- Genre: Children's
- Created by: Daniel Pickering
- Directed by: Mark Woollard (episodes 52 / seasons 1-4)
- Narrated by: James Corden
- Opening theme: "You Gotta Love That Bear!", sung by Chris Madin
- Country of origin: United Kingdom
- Original language: English
- No. of seasons: 4 x 13
- No. of episodes: 52

Production
- Running time: 7 minutes
- Production companies: Chapman Entertainment Annix Studios

Original release
- Network: CBeebies
- Release: 10 January 2011 – 20 May 2015

= Little Charley Bear =

British television series

Little Charley Bear is a British CGI-animated television series created by Daniel Pickering. Narrated by James Corden, Little Charley Bear takes viewers on a journey into the world of let's pretend, where anything is possible. Little Charley Bear made its television debut in January 2011 on CBeebies. The show has been sold into more than 80 territories.

In 2012, a one off stage version was made, Little Charley Bear and His Christmas Adventure written and directed by Brian Herring.

In 2013, DreamWorks Animation bought the rights to Chapman Entertainment's library and children's shows.

In 2020, Little Charley Bear's official YouTube channel was launched with all 52 episodes available.

==Characters==
All characters appear as toys in the series, and they are silent instead of being voiced by actors.

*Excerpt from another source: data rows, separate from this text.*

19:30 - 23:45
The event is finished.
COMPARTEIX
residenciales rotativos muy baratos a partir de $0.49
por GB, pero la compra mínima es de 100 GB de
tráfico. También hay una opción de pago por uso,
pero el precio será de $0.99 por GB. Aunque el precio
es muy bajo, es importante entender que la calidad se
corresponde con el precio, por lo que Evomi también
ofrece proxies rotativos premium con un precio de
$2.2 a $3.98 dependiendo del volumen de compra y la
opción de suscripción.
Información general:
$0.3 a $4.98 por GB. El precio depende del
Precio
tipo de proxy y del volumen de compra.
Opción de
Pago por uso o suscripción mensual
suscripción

- Little Charley Bear – the titular character, a stuffed toy bear.
- Caramel – A wooden pop-up cow.
- Nibblit – A stuffed toy rabbit.
- Midge – A smaller stuffed toy bear.
- Bellarina – A ballerina peg wooden doll.
- Frozo – A squeaky toy penguin.
- Rivert – A toy robot with large green shoes.

==Toyline==
A toyline produced by Vivid Imaginations was released in late 2011.